Stay Aware Of Leading-Edge ML Automation Approaches Being Developed By Commercial And Academic Organizations
Leading commercial organizations (e.g., Google), nonprofit research institutes (e.g., OpenAI), and universities (e.g, MIT, University of California Berkeley) have their smartest computer scientists working on ML automation. Consequently, there are myriad specialized ML automation projects under development in the research community– such as object recognition–with which the more adventurous developers may wish to familiarize themselves. Many of these incorporate advances in transfer learning and other sophisticated AI techniques to enable reuse of ML artifacts across projects. Here are some of the noteworthy ML-automation projects underway in the commercial and academic worlds.
Google’s AutoML project iteratively refines deep learning architectures. It develops, trains, and refines multilayered neural-net architectures in repeated iterative rounds. It automates feature engineering, algorithm selection, model training, model evaluation, and hyperparameter optimization in successive runs.
To drive these iterative refinements, AutoML relies on Bayesian, evolutionary, regression, meta-learning, transfer learning, combinatorial optimization, and reinforcement learning algorithms. It uses a “controller” neural net to propose an initial “child” neural-net architecture that it trains on a specific validation data set.
AutoML may take hundreds or thousands of iterated rounds for the controller to learn which aspects of the neural-net architectural space achieve high vs. low accuracy with respect to the assigned learning task on the training set. AutoML’s controller node acquires feedback from the performance of the child model, with respect to a particular learning task, for guidance in generating a new child neural net to test in the next round.

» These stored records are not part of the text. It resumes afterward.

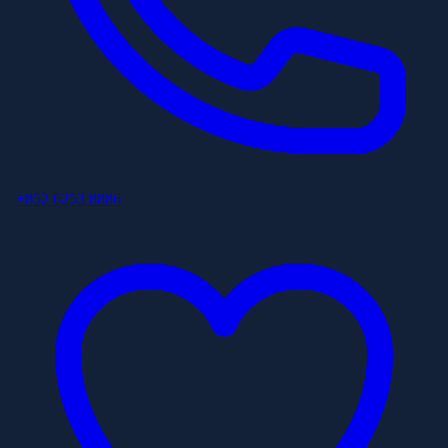
+852 6253 8886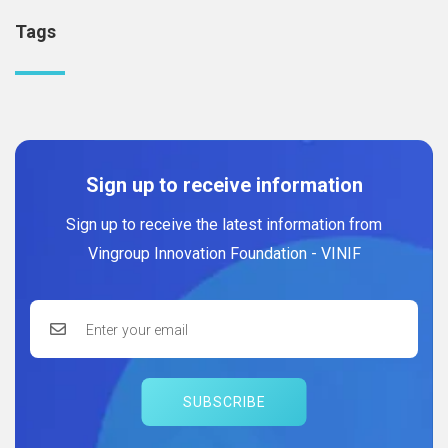
Tags
Sign up to receive information
Sign up to receive the latest information from
Vingroup Innovation Foundation - VINIF
SUBSCRIBE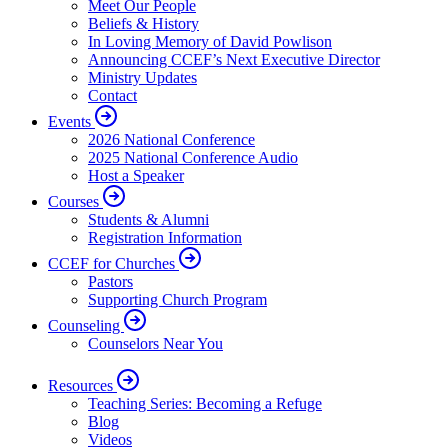
Meet Our People
Beliefs & History
In Loving Memory of David Powlison
Announcing CCEF’s Next Executive Director
Ministry Updates
Contact
Events
2026 National Conference
2025 National Conference Audio
Host a Speaker
Courses
Students & Alumni
Registration Information
CCEF for Churches
Pastors
Supporting Church Program
Counseling
Counselors Near You
Resources
Teaching Series: Becoming a Refuge
Blog
Videos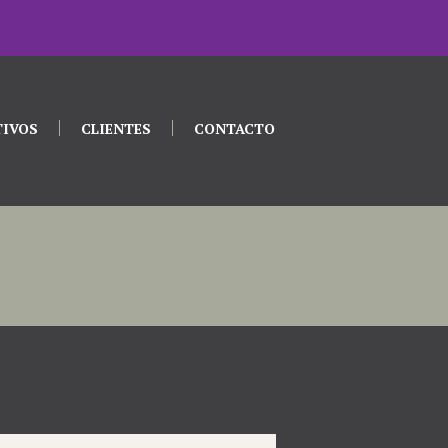
TIVOS
CLIENTES
CONTACTO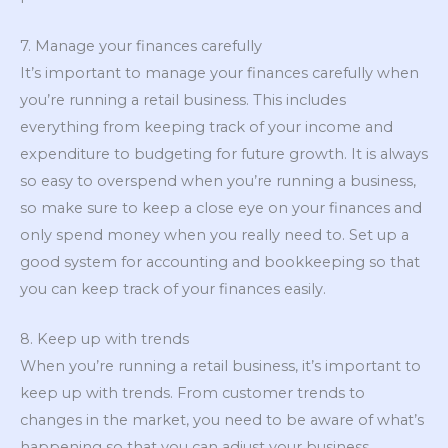
7. Manage your finances carefully
It’s important to manage your finances carefully when
you’re running a retail business. This includes
everything from keeping track of your income and
expenditure to budgeting for future growth. It is always
so easy to overspend when you’re running a business,
so make sure to keep a close eye on your finances and
only spend money when you really need to. Set up a
good system for accounting and bookkeeping so that
you can keep track of your finances easily.
8. Keep up with trends
When you’re running a retail business, it’s important to
keep up with trends. From customer trends to
changes in the market, you need to be aware of what’s
happening so that you can adjust your business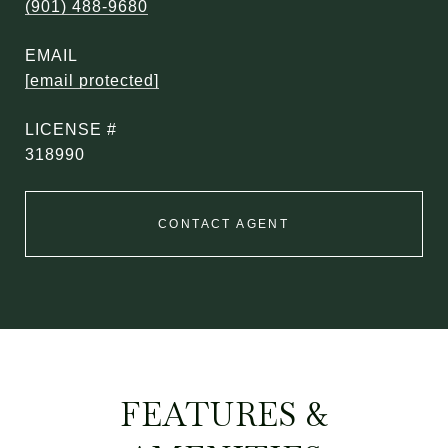
(901) 488-9680
EMAIL
[email protected]
318990
CONTACT AGENT
FEATURES &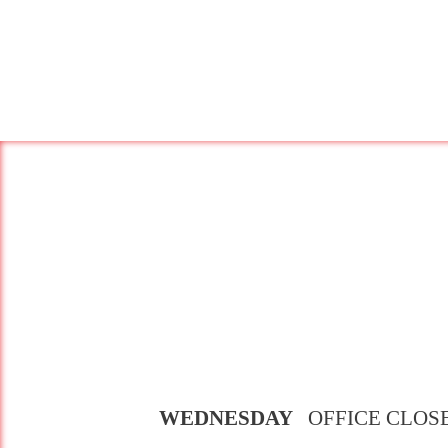
WEDNESDAY
OFFICE CLOS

Auto Tune Models automates feature engineering, algorithm selection, model training, model evaluation, and hyperparameter optimization. Developed by researchers at the Massachusetts Institute of Technology (MIT) and Michigan State University (MSU), it uses a cloud-based, on-demand computing to search for the best possible modeling technique for a given problem.
Auto Tune Models automatically build and evaluates thousands of ML models in parallel, evaluating each, and allocating more computational resources to the ones that best fit the problem. It automatically adjusts model hyperparameters to gain the best results. As discussed here, in laboratory tests, it took Auto Tune Models less than a day to create a model that performed better than one that took human data scientists an average of 200 days to create. It displays evaluations as a distribution, enabling researchers can compare different models’ performance.

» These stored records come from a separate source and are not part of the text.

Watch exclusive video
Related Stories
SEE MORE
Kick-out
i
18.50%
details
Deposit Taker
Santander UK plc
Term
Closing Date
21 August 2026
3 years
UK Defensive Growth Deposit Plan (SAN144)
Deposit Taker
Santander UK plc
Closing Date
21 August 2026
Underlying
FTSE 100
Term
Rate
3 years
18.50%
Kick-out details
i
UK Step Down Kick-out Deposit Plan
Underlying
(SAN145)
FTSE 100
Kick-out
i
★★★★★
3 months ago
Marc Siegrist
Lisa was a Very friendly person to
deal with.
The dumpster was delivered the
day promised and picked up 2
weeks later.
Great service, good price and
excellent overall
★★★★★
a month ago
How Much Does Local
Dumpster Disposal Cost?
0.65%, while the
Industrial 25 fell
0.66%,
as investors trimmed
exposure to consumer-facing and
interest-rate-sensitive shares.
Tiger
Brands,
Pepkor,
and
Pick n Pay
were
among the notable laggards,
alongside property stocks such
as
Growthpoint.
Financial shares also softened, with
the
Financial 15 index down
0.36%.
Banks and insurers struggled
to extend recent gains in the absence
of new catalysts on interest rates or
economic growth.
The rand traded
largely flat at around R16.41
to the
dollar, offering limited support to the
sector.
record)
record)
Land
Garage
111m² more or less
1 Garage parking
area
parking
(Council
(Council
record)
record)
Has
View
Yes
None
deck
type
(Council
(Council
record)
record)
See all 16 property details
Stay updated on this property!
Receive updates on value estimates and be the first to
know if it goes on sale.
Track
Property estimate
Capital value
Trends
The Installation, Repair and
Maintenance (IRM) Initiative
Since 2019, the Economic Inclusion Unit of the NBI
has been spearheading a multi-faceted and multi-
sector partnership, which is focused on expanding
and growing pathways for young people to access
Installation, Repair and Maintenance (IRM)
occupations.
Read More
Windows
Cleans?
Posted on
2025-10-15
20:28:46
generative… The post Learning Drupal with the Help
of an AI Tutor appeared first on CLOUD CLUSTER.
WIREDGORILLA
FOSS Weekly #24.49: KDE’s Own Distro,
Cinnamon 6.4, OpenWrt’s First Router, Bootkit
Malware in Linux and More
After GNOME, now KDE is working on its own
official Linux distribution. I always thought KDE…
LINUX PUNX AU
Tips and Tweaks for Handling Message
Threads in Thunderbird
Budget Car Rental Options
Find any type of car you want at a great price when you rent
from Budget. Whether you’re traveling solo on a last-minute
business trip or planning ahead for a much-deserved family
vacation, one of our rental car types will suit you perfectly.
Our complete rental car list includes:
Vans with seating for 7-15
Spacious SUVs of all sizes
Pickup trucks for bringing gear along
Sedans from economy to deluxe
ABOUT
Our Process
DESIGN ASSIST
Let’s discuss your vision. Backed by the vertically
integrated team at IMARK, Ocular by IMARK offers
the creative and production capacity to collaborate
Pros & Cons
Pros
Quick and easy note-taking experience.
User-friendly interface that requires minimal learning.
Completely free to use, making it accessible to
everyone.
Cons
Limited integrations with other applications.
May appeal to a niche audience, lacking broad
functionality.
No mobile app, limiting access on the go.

Auto Tune Models is available for enterprises as an open source platform. It can run on a single machine, local computing clusters, or on-demand clusters in the cloud, and can work with multiple datasets and multiple users at the same time.

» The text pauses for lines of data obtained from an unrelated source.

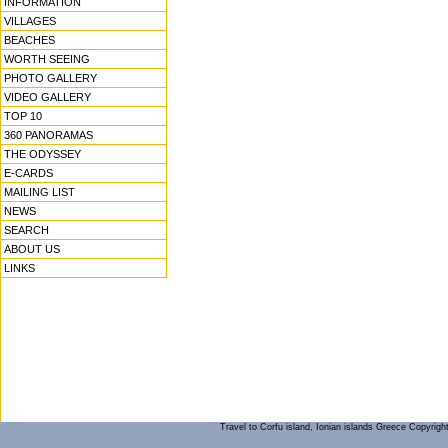
INFORMATION
VILLAGES
BEACHES
WORTH SEEING
PHOTO GALLERY
VIDEO GALLERY
TOP 10
360 PANORAMAS
THE ODYSSEY
E-CARDS
MAILING LIST
NEWS
SEARCH
ABOUT US
LINKS
Travel to Corfu island, Ionian islands Greece Copyrigh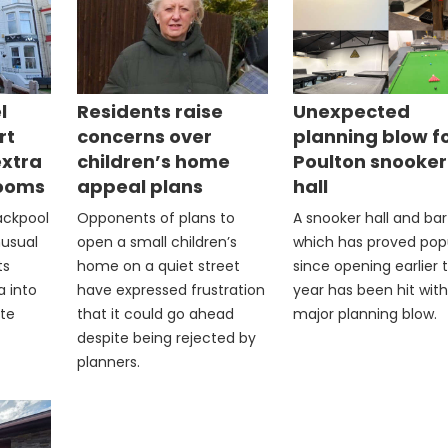
l
Residents raise
Unexpected
rt
concerns over
planning blow f
extra
children’s home
Poulton snooker
rooms
appeal plans
hall
lackpool
Opponents of plans to
A snooker hall and bar
nusual
open a small children’s
which has proved pop
ts
home on a quiet street
since opening earlier t
a into
have expressed frustration
year has been hit with
ite
that it could go ahead
major planning blow.
despite being rejected by
planners.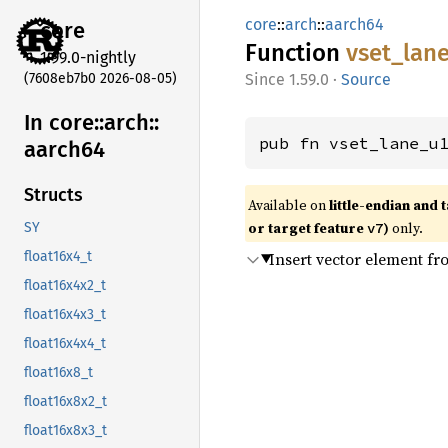
core
::
arch
::
aarch64
core
Function
vset_
lan
1.99.0-nightly
(7608eb7b0 2026-08-05)
1.59.0
·
Source
In core::
arch::
pub fn vset_lane_u
aarch64
Structs
Available on
little-endian and 
or target feature
)
only.
v7
SY
Insert vector element f
float16x4_t
float16x4x2_t
float16x4x3_t
float16x4x4_t
float16x8_t
float16x8x2_t
float16x8x3_t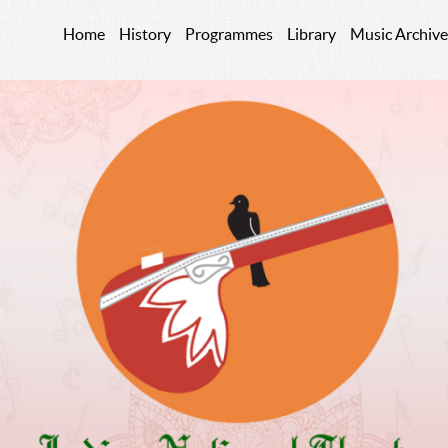
Home
History
Programmes
Library
Music Archive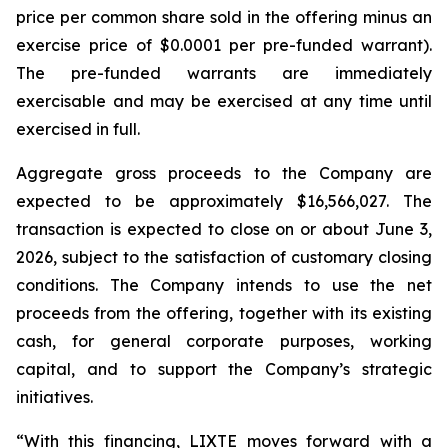
price per common share sold in the offering minus an
exercise price of $0.0001 per pre-funded warrant).
The pre-funded warrants are immediately
exercisable and may be exercised at any time until
exercised in full.
Aggregate gross proceeds to the Company are
expected to be approximately $16,566,027. The
transaction is expected to close on or about June 3,
2026, subject to the satisfaction of customary closing
conditions. The Company intends to use the net
proceeds from the offering, together with its existing
cash, for general corporate purposes, working
capital, and to support the Company’s strategic
initiatives.
“With this financing, LIXTE moves forward with a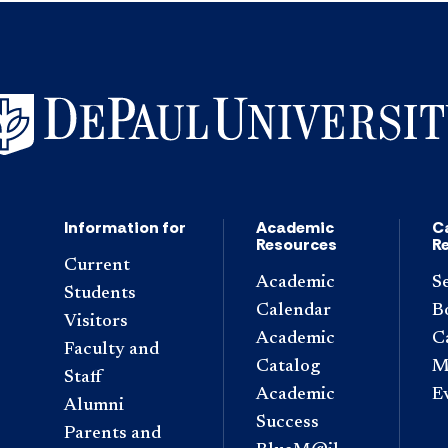
Information for
Academic
C
Resources
R
Current
Academic
S
Students
Calendar
B
Visitors
Academic
C
Faculty and
Catalog
M
Staff
Academic
E
Alumni
Success
Parents and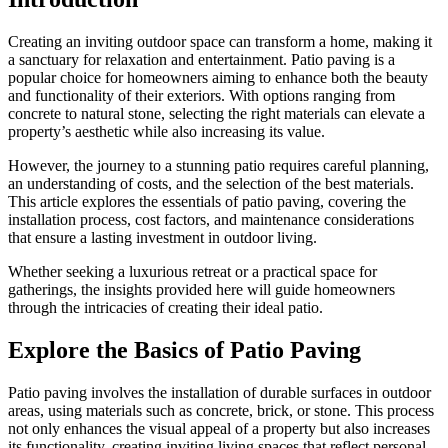
Creating an inviting outdoor space can transform a home, making it
a sanctuary for relaxation and entertainment. Patio paving is a
popular choice for homeowners aiming to enhance both the beauty
and functionality of their exteriors. With options ranging from
concrete to natural stone, selecting the right materials can elevate a
property’s aesthetic while also increasing its value.
However, the journey to a stunning patio requires careful planning,
an understanding of costs, and the selection of the best materials.
This article explores the essentials of patio paving, covering the
installation process, cost factors, and maintenance considerations
that ensure a lasting investment in outdoor living.
Whether seeking a luxurious retreat or a practical space for
gatherings, the insights provided here will guide homeowners
through the intricacies of creating their ideal patio.
Explore the Basics of Patio Paving
Patio paving involves the installation of durable surfaces in outdoor
areas, using materials such as concrete, brick, or stone. This process
not only enhances the visual appeal of a property but also increases
its functionality, creating inviting living spaces that reflect personal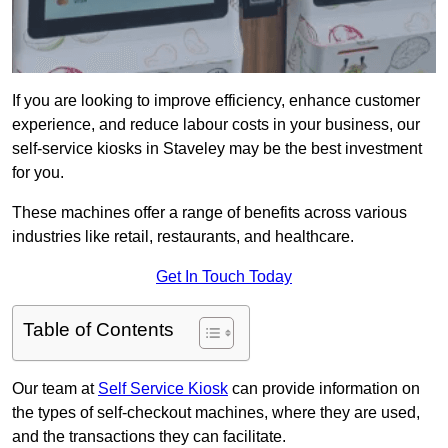
If you are looking to improve efficiency, enhance customer
experience, and reduce labour costs in your business, our
self-service kiosks in Staveley may be the best investment
for you.
These machines offer a range of benefits across various
industries like retail, restaurants, and healthcare.
Get In Touch Today
Table of Contents
Our team at
Self Service Kiosk
can provide information on
the types of self-checkout machines, where they are used,
and the transactions they can facilitate.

IBM’s Cognito project automates feature engineering. Its technique, Learning Feature Engineering (LFE), automates feature engineering in classification tasks. It automatically learns which transformations are effective on a feature in the context of a given problem. It does this by examining thousands of predictive learning problems and making associations between the effectiveness of a transformation in specific situations. And, when a new problem is presented, it instantly comes up with the most effective feature choices, based on its experience. It doesn’t rely on model evaluation or explicit feature expansion and selection. Using datasets, it leverages a low-computational-cost neural network approach that predicts the transformation that impacts classification performance positively.
Wikibon recommends that developers explore the productivity potential of commercial and open-source ML automation tools. Give preference to comprehensive solutions from such vendors as DataRobot, Domino Data Lab, and H20.ai, which automate most preparation, modeling, and operationalization process in the ML pipeline.